##### TEXTO FORNECIDO #####

Por Lígia Ziggiotti e Rafael Kirchhoff

Memórias de 24 de abril de 2020

24 de abril de 2020 deve entrar para a história política brasileira como um exemplar dia de baixa lucidez do Poder Executivo. Do Poder Judiciário, nesta mesma data, contudo, lembraremos pelo contrário. Nela, o Supremo Tribunal Federal declarou, por unanimidade, inconstitucional uma lei do município de Nova Gama (GO) inspirada no Movimento Escola Sem Partido. Montamos, aqui, um relicário de como percebemos estas propostas e dos nossos motivos para combatê-las.

Ilustração de Ramon Artur Freire e Elisa Rissato, do Projeto Estranhos (@_estranhos).

Raízes do Movimento Escola Sem Partido: a ânsia anticomunista

2014 talvez tenha sido o primeiro ano em que reparamos no ainda minúsculo Movimento Escola Sem Partido. Tolas, do ponto de vista jurídico, as ideias que estampava chegavam a ridículas. Representativo de uma alucinação política que progressivamente tomou campo no país, o grupo, formado desde 2004, mas ignorado por uma década, servia à ânsia de quem aliviava as próprias neuroses indo à caça de comunistas embaixo da mesa de jantar.

#####

OBJETIVO DO EXERCÍCIO
Transcreva do texto fornecido o trecho que começa nas palavras "Por Lígia Ziggiotti e" e termina após "motivos para combatê-las.". As linhas constituem material independente do texto fornecido.

##### DADOS FORNECIDOS #####

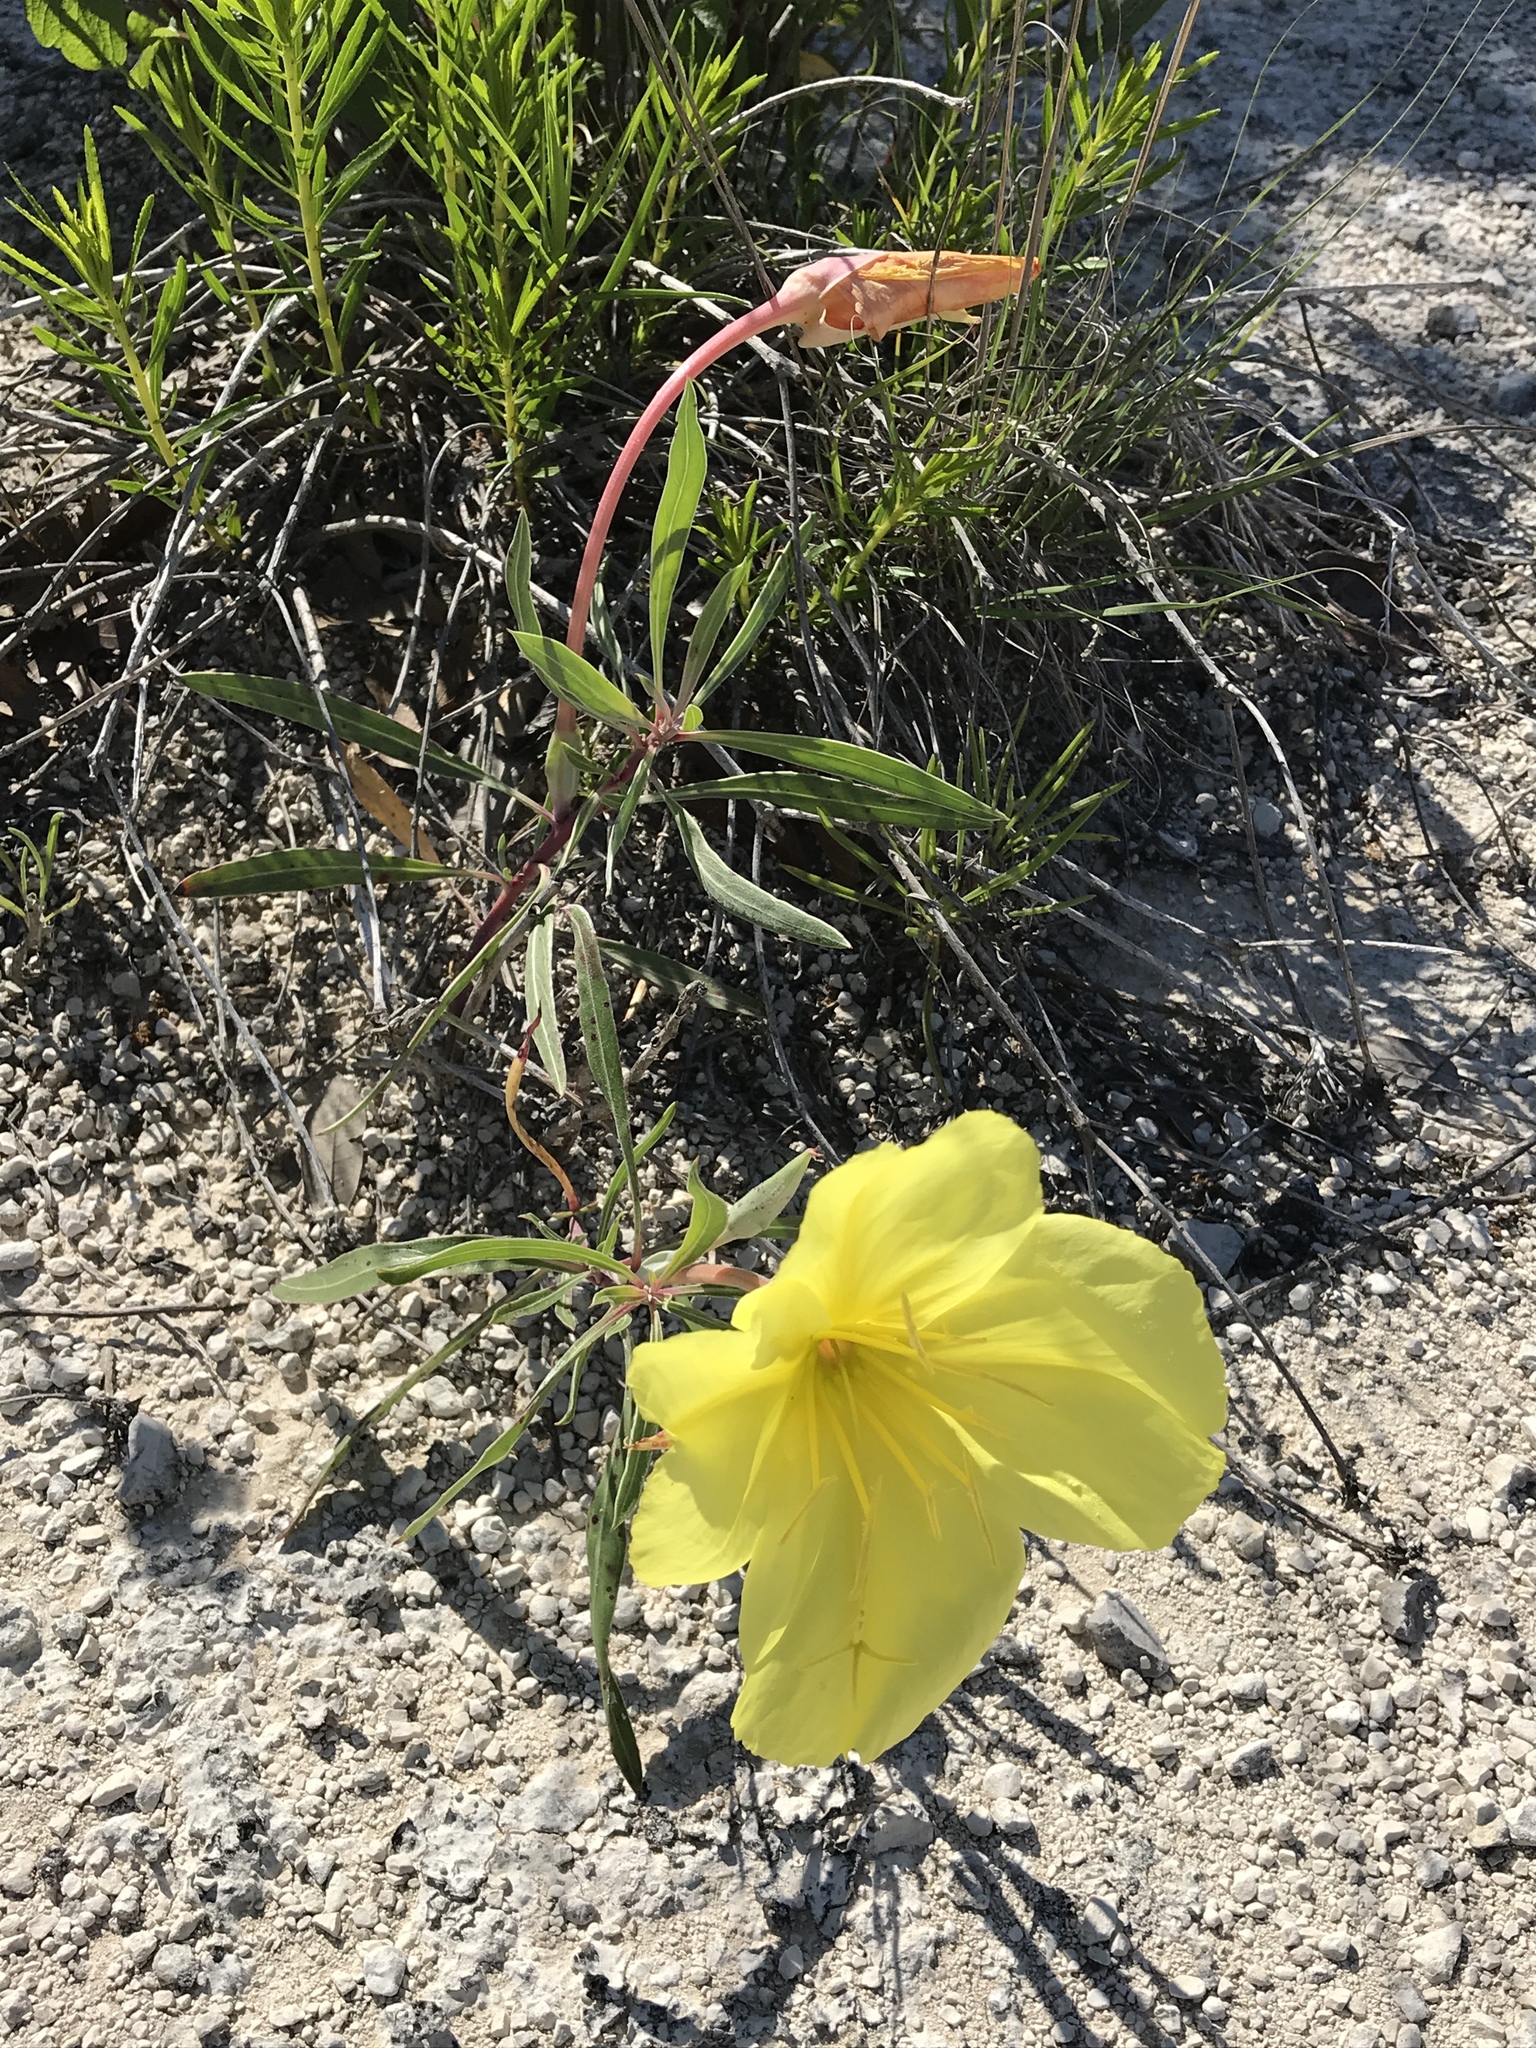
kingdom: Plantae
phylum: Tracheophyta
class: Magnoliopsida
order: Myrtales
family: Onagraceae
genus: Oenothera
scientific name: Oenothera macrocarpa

#####
##### DADOS FORNECIDOS #####

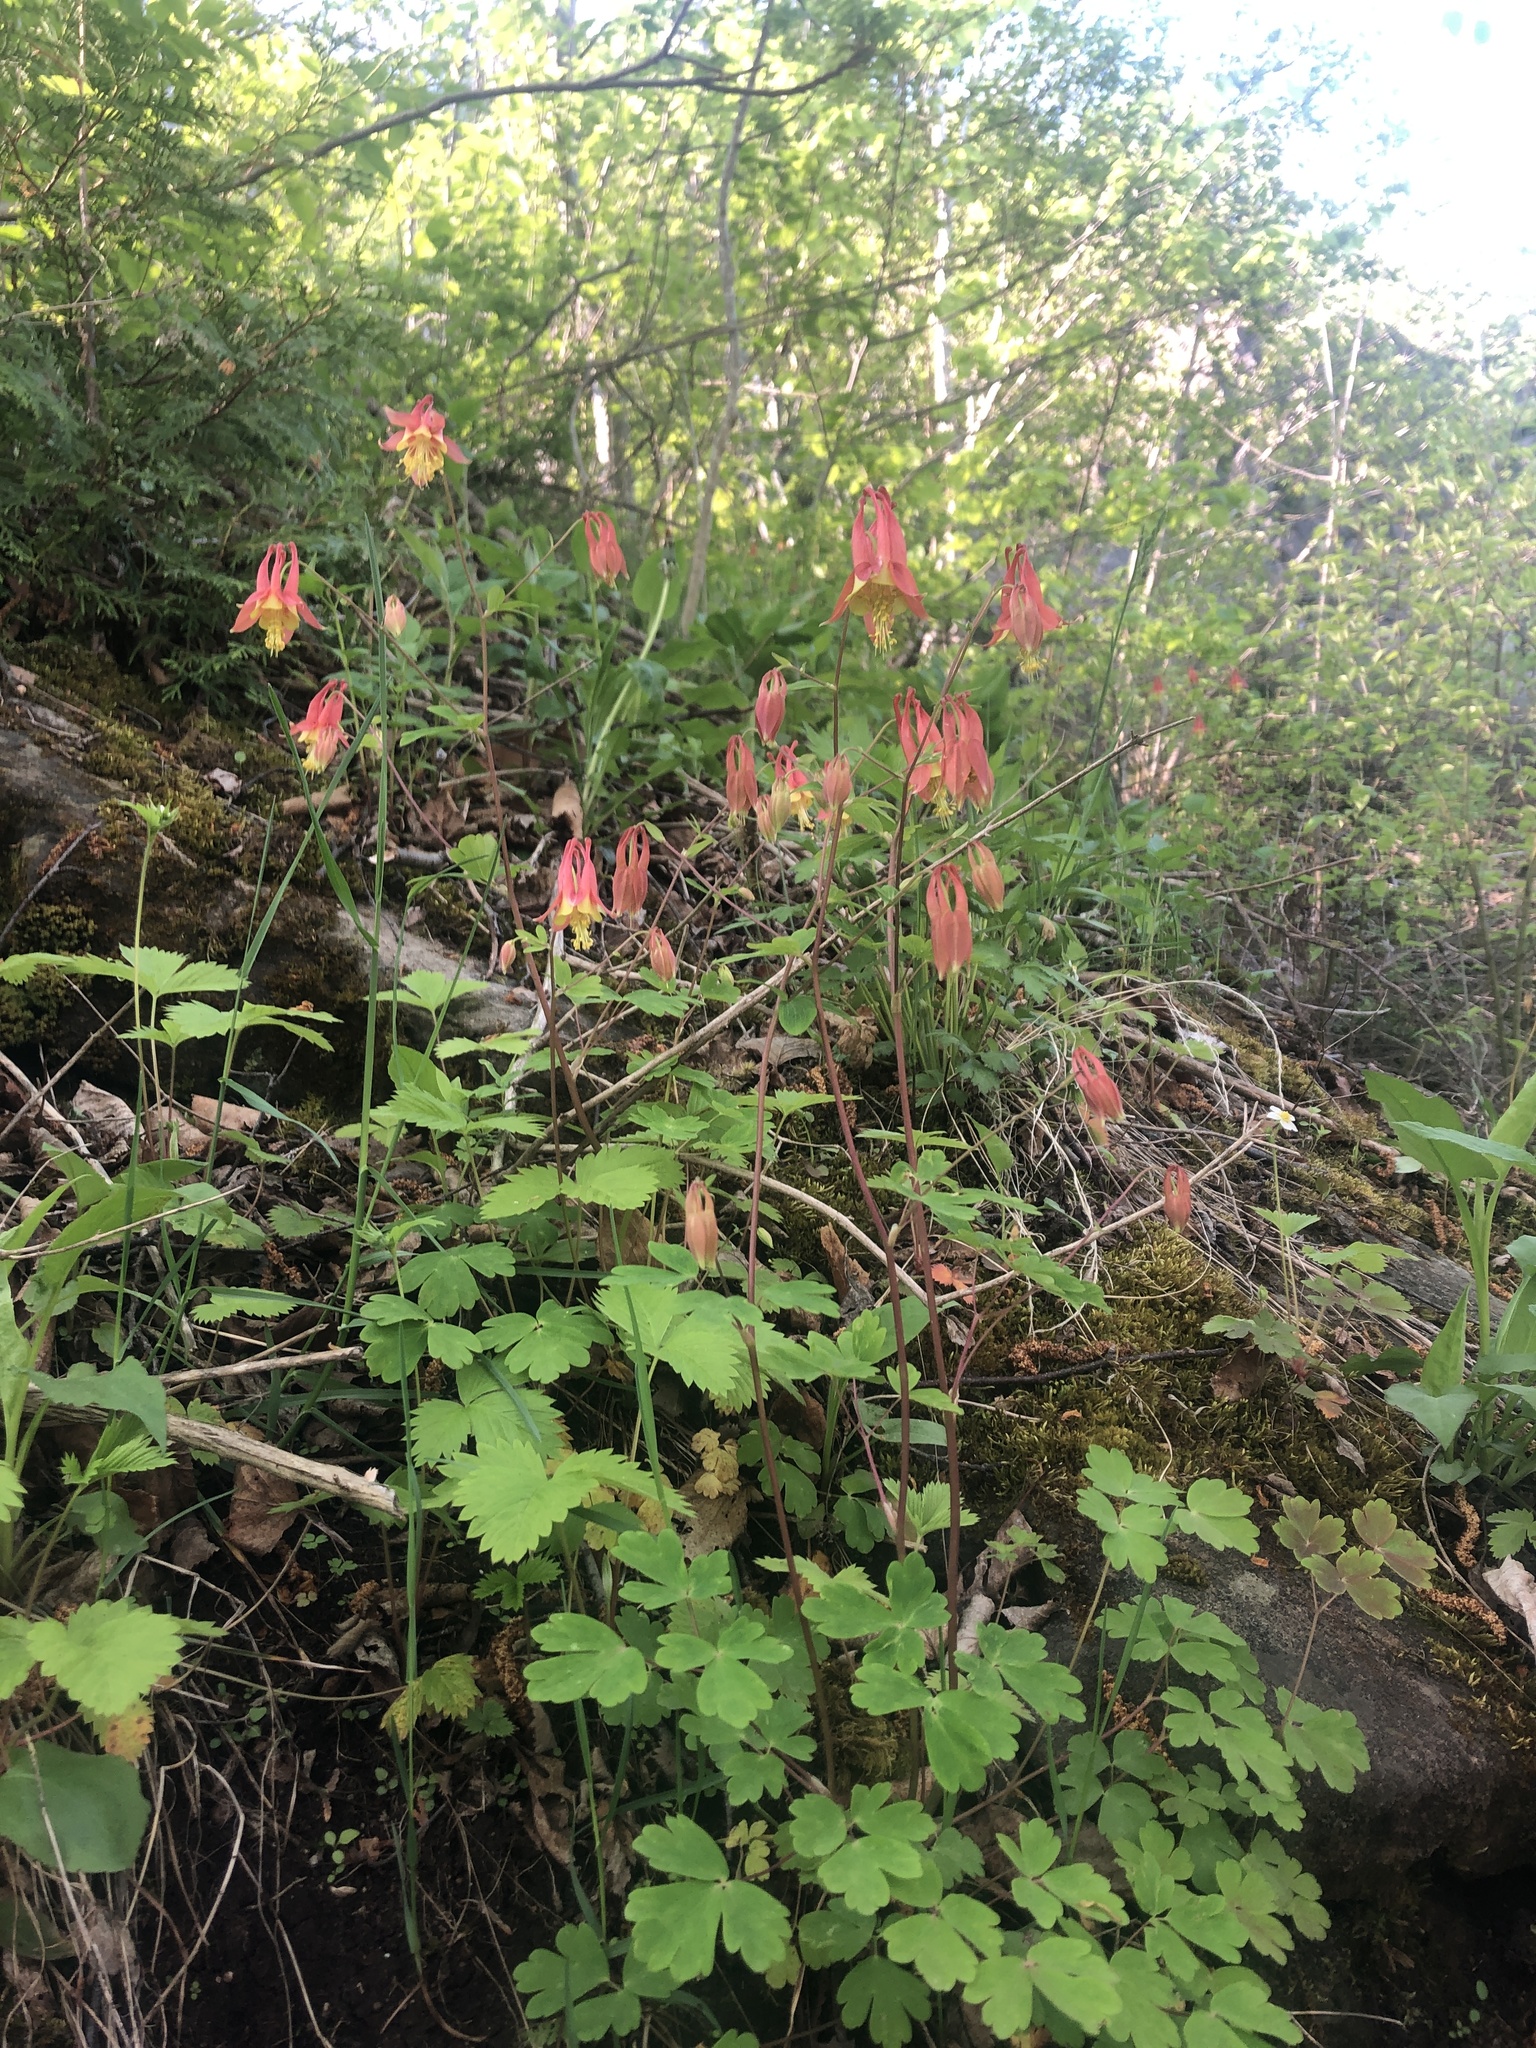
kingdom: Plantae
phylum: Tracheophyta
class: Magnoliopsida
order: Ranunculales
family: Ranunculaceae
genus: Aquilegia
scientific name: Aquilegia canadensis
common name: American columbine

#####

RESULTADO DA TAREFA
Por Lígia Ziggiotti e Rafael Kirchhoff

Memórias de 24 de abril de 2020

24 de abril de 2020 deve entrar para a história política brasileira como um exemplar dia de baixa lucidez do Poder Executivo. Do Poder Judiciário, nesta mesma data, contudo, lembraremos pelo contrário. Nela, o Supremo Tribunal Federal declarou, por unanimidade, inconstitucional uma lei do município de Nova Gama (GO) inspirada no Movimento Escola Sem Partido. Montamos, aqui, um relicário de como percebemos estas propostas e dos nossos motivos para combatê-las.